Menurut Fatima, agen maskapai itu berbicara padanya agar segera melepaskan hijabnya bila ingin diizinkan masuk pesawat. Ia yang saat itu sendirian karena anggota rombongannya telah masuk duluan ke pesawat, terpaksa mengikuti perintah perempuan itu.

"Aku tak tahu harus bagaimana, aku sendiri. Jadi, aku segera melepasnya. Dia lalu hanya sekilas melihat (pasporku), dan menyerahkannya kepadaku. Lalu, ia bilang, 'Oke, bergegaslah! Ambil barang-barangmu,'" sambung Fatima.

Saksikan Video Pilihan di Bawah Ini:

2 dari 3 halaman

Respons Maskapai

Fatima menegaskan bukan tak mau mengikuti perintah petugas maskapai bila memang diperlukan, namun ia mempermasalahkan ketiadaan tempat yang lebih privat untuk melepas hijabnya. Padahal, ia mengaku telah memintanya dan hak itu dilindungi oleh negara dan hukum federal.

Fatima merasa ia memang sudah disasar. Hijab yang dikenakannya, sambung dia, tidak menutupi mukanya. Maka itu, kalaupun foto paspornya tak mengenakan hijab, si petugas masih bisa mencocokkan kesamaan dengan mukanya.

"Aku juga melihat seseorang mengenakan topi, tapi mereka tak memintanya melepaskannya. Tidak bermaksud membandingkan scarf dan topi, tapi tetap saja itu menutupi kepalamu juga kan. Jadi, mengapa aku diminta untuk melepas hijab dan mereka tidak? Jadi, aku merasa didiskriminasi," ujarnya kesal.

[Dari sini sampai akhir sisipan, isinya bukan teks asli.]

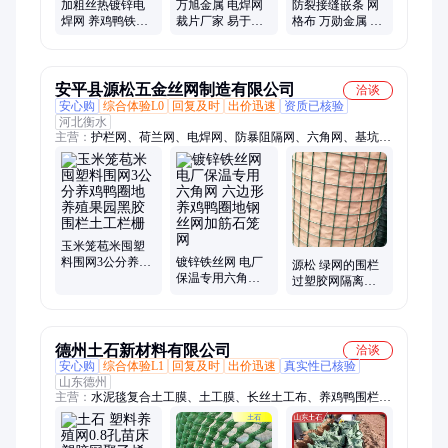
加粗丝热镀锌电
万旭金属 电焊网
防裂接缝嵌条 网
焊网 养鸡鸭铁丝
裁片厂家 易于施
格布 万勋金属 防
网 笼具网厂 网孔
工 可用于建筑外
腐保温工程用 柔
可定制 万勋
墙
韧性好
安平县源松五金丝网制造有限公司
洽谈
安心购
综合体验L0
回复及时
出价迅速
资质已核验
河北衡水
主营：
护栏网、荷兰网、电焊网、防暴阻隔网、六角网、基坑护
栏网、电梯井口防护门、勾花网、石笼网、塑料平网、尼龙网、
冲孔网、钢板网、轧花网、不锈钢网、矿用支护网片、刀片刺
网、钢筋网片、镀锌美格网、铁马护栏、网格布、金刚网、塔吊
围栏、钢格板
玉米笼苞米囤塑
料围网3公分养鸡
镀锌铁丝网 电厂
源松 绿网的围栏
鸭圈地养殖果园
保温专用六角网
过塑胶网隔离栅
黑胶围栏土工栏
六边形养鸡鸭圈
工程网式铁丝网
栅
地钢丝网加筋石
笼网
德州土石新材料有限公司
洽谈
安心购
综合体验L1
回复及时
出价迅速
真实性已核验
山东德州
主营：
水泥毯复合土工膜、土工膜、长丝土工布、养鸡鸭围栏
网、短丝土工布、复合排水网、水泥毯、防草布、排水板、防汛
沙袋、膨润土防水毯、A20水土保护毯、高端水泥毯、土工格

Sang kakak, Sabreen kemudian mencuitkan insiden tersebut di Twitternya sambil men-tag maskapai dimaksud. Cuitan tersebut kemudian direspons pihak maskapai asal Kanada itu.

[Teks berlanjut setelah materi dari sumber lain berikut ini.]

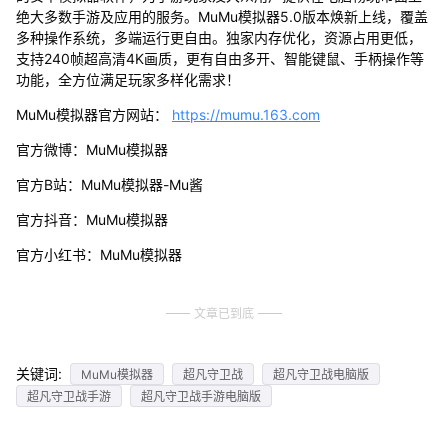
绝大多数手游及应用的服务。MuMu模拟器5.0版本焕新上线，覆盖
多种操作系统，多端运行更自由。独家内存优化，资源占用更低，
支持240帧超高清4K画质，更有自由多开、智能键鼠、手柄操作等
功能，全方位满足玩家多样化需求！
MuMu模拟器官方网站：
https://mumu.163.com
官方微博：MuMu模拟器
官方B站：MuMu模拟器-Mu酱
官方抖音：MuMu模拟器
官方小红书：MuMu模拟器
文章已到底
关键词:
MuMu模拟器
超凡守卫战
超凡守卫战电脑版
超凡守卫战手游
超凡守卫战手游电脑版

"Mereka melihat komplain dan sepertinya, kopi-salin, ini dia form penyampaian insiden. 'Coba saja dan kita akan tutupi!'" tutur Sabreen menilai respons maskapai yang diterima keluarganya.

3 dari 3 halaman

Langgar Hukum

Kejadian tidak mengenakkan itu kemudian ditindaklanjuti lewat jalur hukum. Ahmad Rafiqi bersama Dewan Hubungan Islam Amerika Kawasan Teluk San Fransisco yang menjadi pengacara keluarga Fatima menegaskan bahwa kliennya sudah lolos pengawasan oleh petugas bandara dan diizinkan untuk terbang.

Maka itu, tindakan tersebut dianggap aksi diskriminasi. "Ada suatu masa pada kaum muslim sengaja ditarget, khususnya dalam masalah ini. Dan itu menjadi perhatian kami," ujar Rafiqi.

Di sisi lain, ia juga berpendapat Air Canada telah melanggar hukum AS dan California dengan tidak menyediakan ruang pengawasan khusus. Hingga berita ini diturunkan, Air Canada tak mengkonfirmasi apapun.

Sementara, keluarga hanya diberitahu bahwa maskapai telah memperbarui kebijakan sejak insiden itu. Rafiqi memberi waktu dua minggu kepada pihak maskapai untuk merespons komplain tersebut secara tertulis.